« Que faire ? » La question est classique mais elle revient sans cesse avec force, obsédante et puissante. C’est l’interrogation que soulève Ludivine Bantigny avec Romaric Godin et Razmig Keucheyan, dans une nouvelle série d’épisodes du podcast stratégique de Contretemps : « C’est quoi le plan ? ». Ce premier épisode revient sur l’analyse du stade actuel du capitalisme.

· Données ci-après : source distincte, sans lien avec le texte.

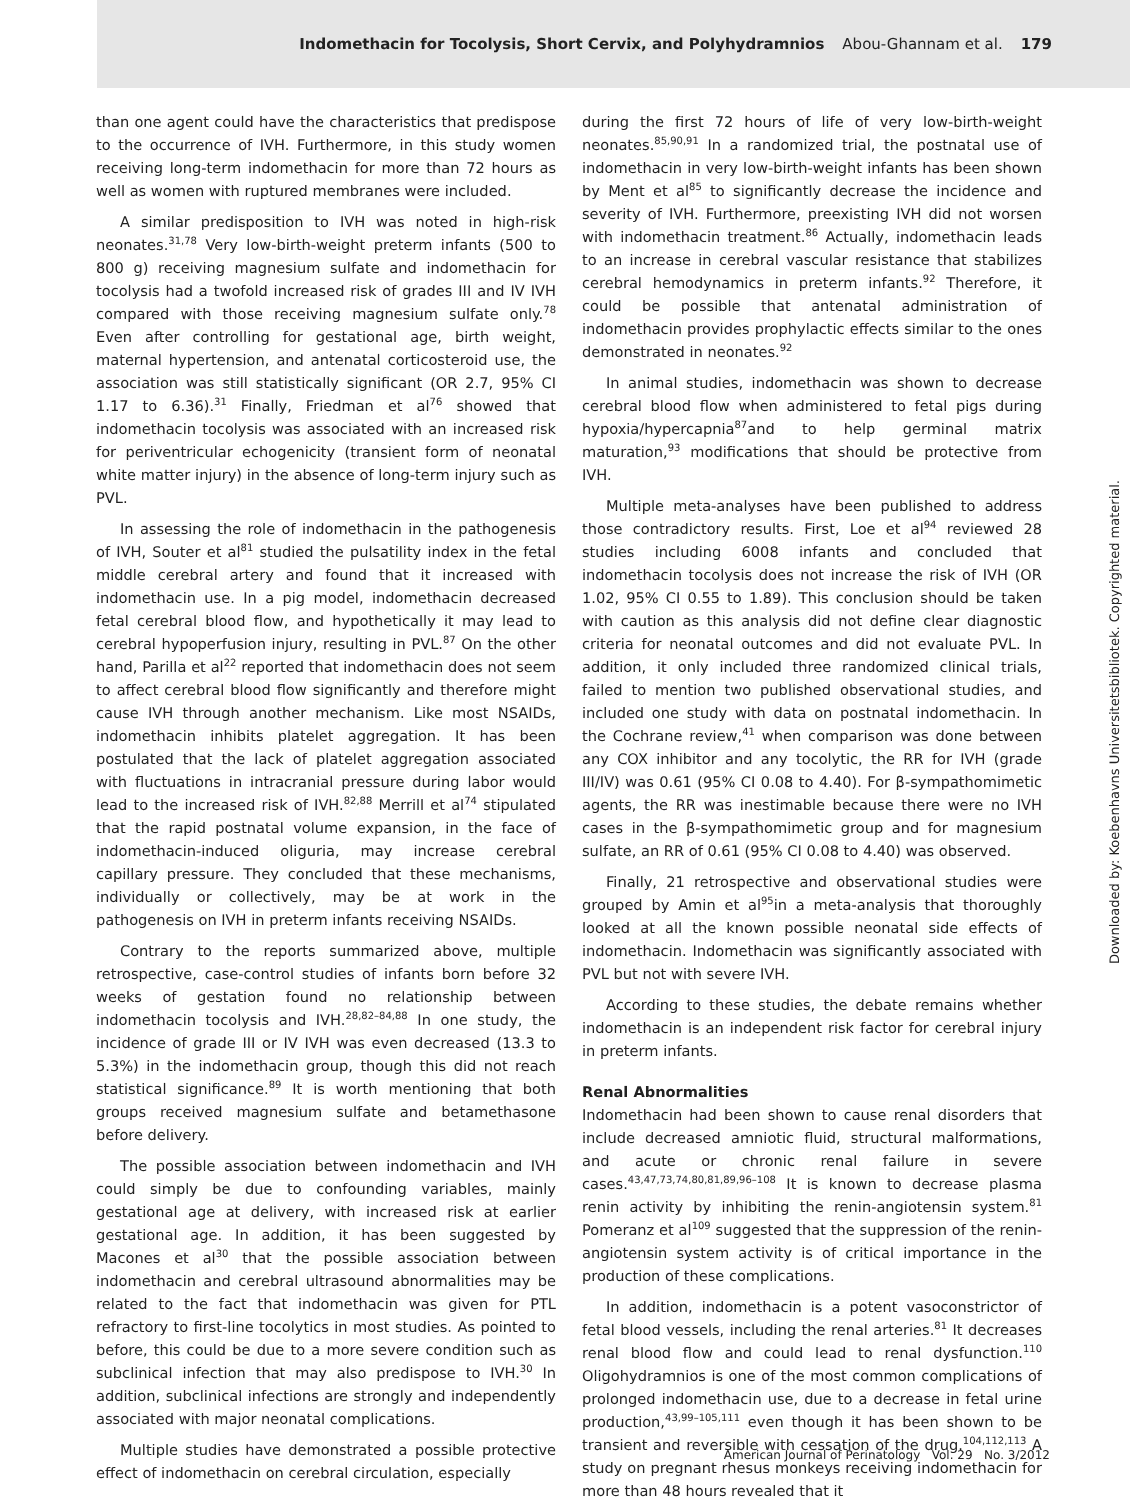Indomethacin for Tocolysis, Short Cervix, and Polyhydramnios Abou-Ghannam et al. 179
than one agent could have the characteristics that predispose to the occurrence of IVH. Furthermore, in this study women receiving long-term indomethacin for more than 72 hours as well as women with ruptured membranes were included.
A similar predisposition to IVH was noted in high-risk neonates.<sup>31,78</sup> Very low-birth-weight preterm infants (500 to 800 g) receiving magnesium sulfate and indomethacin for tocolysis had a twofold increased risk of grades III and IV IVH compared with those receiving magnesium sulfate only.<sup>78</sup> Even after controlling for gestational age, birth weight, maternal hypertension, and antenatal corticosteroid use, the association was still statistically significant (OR 2.7, 95% CI 1.17 to 6.36).<sup>31</sup> Finally, Friedman et al<sup>76</sup> showed that indomethacin tocolysis was associated with an increased risk for periventricular echogenicity (transient form of neonatal white matter injury) in the absence of long-term injury such as PVL.
In assessing the role of indomethacin in the pathogenesis of IVH, Souter et al<sup>81</sup> studied the pulsatility index in the fetal middle cerebral artery and found that it increased with indomethacin use. In a pig model, indomethacin decreased fetal cerebral blood flow, and hypothetically it may lead to cerebral hypoperfusion injury, resulting in PVL.<sup>87</sup> On the other hand, Parilla et al<sup>22</sup> reported that indomethacin does not seem to affect cerebral blood flow significantly and therefore might cause IVH through another mechanism. Like most NSAIDs, indomethacin inhibits platelet aggregation. It has been postulated that the lack of platelet aggregation associated with fluctuations in intracranial pressure during labor would lead to the increased risk of IVH.<sup>82,88</sup> Merrill et al<sup>74</sup> stipulated that the rapid postnatal volume expansion, in the face of indomethacin-induced oliguria, may increase cerebral capillary pressure. They concluded that these mechanisms, individually or collectively, may be at work in the pathogenesis on IVH in preterm infants receiving NSAIDs.
Contrary to the reports summarized above, multiple retrospective, case-control studies of infants born before 32 weeks of gestation found no relationship between indomethacin tocolysis and IVH.<sup>28,82–84,88</sup> In one study, the incidence of grade III or IV IVH was even decreased (13.3 to 5.3%) in the indomethacin group, though this did not reach statistical significance.<sup>89</sup> It is worth mentioning that both groups received magnesium sulfate and betamethasone before delivery.
The possible association between indomethacin and IVH could simply be due to confounding variables, mainly gestational age at delivery, with increased risk at earlier gestational age. In addition, it has been suggested by Macones et al<sup>30</sup> that the possible association between indomethacin and cerebral ultrasound abnormalities may be related to the fact that indomethacin was given for PTL refractory to first-line tocolytics in most studies. As pointed to before, this could be due to a more severe condition such as subclinical infection that may also predispose to IVH.<sup>30</sup> In addition, subclinical infections are strongly and independently associated with major neonatal complications.
Multiple studies have demonstrated a possible protective effect of indomethacin on cerebral circulation, especially
during the first 72 hours of life of very low-birth-weight neonates.<sup>85,90,91</sup> In a randomized trial, the postnatal use of indomethacin in very low-birth-weight infants has been shown by Ment et al<sup>85</sup> to significantly decrease the incidence and severity of IVH. Furthermore, preexisting IVH did not worsen with indomethacin treatment.<sup>86</sup> Actually, indomethacin leads to an increase in cerebral vascular resistance that stabilizes cerebral hemodynamics in preterm infants.<sup>92</sup> Therefore, it could be possible that antenatal administration of indomethacin provides prophylactic effects similar to the ones demonstrated in neonates.<sup>92</sup>
In animal studies, indomethacin was shown to decrease cerebral blood flow when administered to fetal pigs during hypoxia/hypercapnia<sup>87</sup>and to help germinal matrix maturation,<sup>93</sup> modifications that should be protective from IVH.
Multiple meta-analyses have been published to address those contradictory results. First, Loe et al<sup>94</sup> reviewed 28 studies including 6008 infants and concluded that indomethacin tocolysis does not increase the risk of IVH (OR 1.02, 95% CI 0.55 to 1.89). This conclusion should be taken with caution as this analysis did not define clear diagnostic criteria for neonatal outcomes and did not evaluate PVL. In addition, it only included three randomized clinical trials, failed to mention two published observational studies, and included one study with data on postnatal indomethacin. In the Cochrane review,<sup>41</sup> when comparison was done between any COX inhibitor and any tocolytic, the RR for IVH (grade III/IV) was 0.61 (95% CI 0.08 to 4.40). For β-sympathomimetic agents, the RR was inestimable because there were no IVH cases in the β-sympathomimetic group and for magnesium sulfate, an RR of 0.61 (95% CI 0.08 to 4.40) was observed.
Finally, 21 retrospective and observational studies were grouped by Amin et al<sup>95</sup>in a meta-analysis that thoroughly looked at all the known possible neonatal side effects of indomethacin. Indomethacin was significantly associated with PVL but not with severe IVH.
According to these studies, the debate remains whether indomethacin is an independent risk factor for cerebral injury in preterm infants.
Renal Abnormalities
Indomethacin had been shown to cause renal disorders that include decreased amniotic fluid, structural malformations, and acute or chronic renal failure in severe cases.<sup>43,47,73,74,80,81,89,96–108</sup> It is known to decrease plasma renin activity by inhibiting the renin-angiotensin system.<sup>81</sup> Pomeranz et al<sup>109</sup> suggested that the suppression of the renin-angiotensin system activity is of critical importance in the production of these complications.
In addition, indomethacin is a potent vasoconstrictor of fetal blood vessels, including the renal arteries.<sup>81</sup> It decreases renal blood flow and could lead to renal dysfunction.<sup>110</sup> Oligohydramnios is one of the most common complications of prolonged indomethacin use, due to a decrease in fetal urine production,<sup>43,99–105,111</sup> even though it has been shown to be transient and reversible with cessation of the drug.<sup>104,112,113</sup> A study on pregnant rhesus monkeys receiving indomethacin for more than 48 hours revealed that it
Downloaded by: Koebenhavns Universitetsbibliotek. Copyrighted material.
American Journal of Perinatology Vol. 29 No. 3/2012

L’objectif de cet échange n’est pas seulement de l’étudier en lui-même, avec cet « ordre néolibéral » qui est, selon Romaric Godin, « la revanche du capital ». Mais il s’agit d’y réfléchir dans une perspective stratégique avant tout : non pas seulement économique mais politique. Autrement dit, la question que nous nous posons face à la violence exacerbée du capital dans la phase que nous lui connaissons désormais, face à la fascisation comme devant la catastrophe environnementale : que peut encore aujourd’hui un réformisme conséquent ? A-t-il toujours du sens ?
Romaric Godin est journaliste, spécialiste de macro-économie notamment, et auteur entre autres de La Guerre sociale en France. Aux sources économiques de la démocratie autoritaire (La Découverte) et de La monnaie pourra-t-elle changer le monde ? Vers une économie écologique et solidaire (10/18). Razmig Keucheyan est sociologue, professeur à l’Université Paris Cité ; il a publié, parmi d’autres ouvrages, Hémisphère gauche. Une cartographie des nouvelles pensées critiques ; La nature est un champ de bataille. Essai d’écologie politique ; Les besoins artificiels. Comment sortir du consumérisme (tous trois à La Découverte/Zones).
Cette discussion est centrée sur trois sujets complémentaires :
– un état du capitalisme, non seulement dans une analyse du stade où il est parvenu, mais pour une interrogation sur le néo-keynésianisme et la social-démocratie : sont-ils encore possibles au stade d’un déchaînement du capital et à la destruction méthodique du vivant ?
– un état de la gauche en France et tout particulièrement de La France Insoumise. Nous nous interrogeons sur l’articulation entre luttes sociales et perspectives électorales et regardons au plus près LFI, son programme, sa stratégie, ses batailles parlementaires comme son fonctionnement quotidien ;
– dans ce prolongement, la question toujours pleine d’acuité entre réforme et révolution, qui n’est pas une simple opposition. Nous sommes dans une période où il faut sans doute miser sur des stratégies diverses et imbriquées, sans sectarisme ni querelle de chapelle.
Durant cette discussion, nous soulevons en particulier la question des rapports entre stratégie et démocratie, entendue ici non seulement sur le plan institutionnel et politique, mais dans de nombreux domaines de nos vies, en particulier ceux, si décisifs, de la production et du travail. Ce qui pose évidemment, de manière liée, la question centrale de la propriété.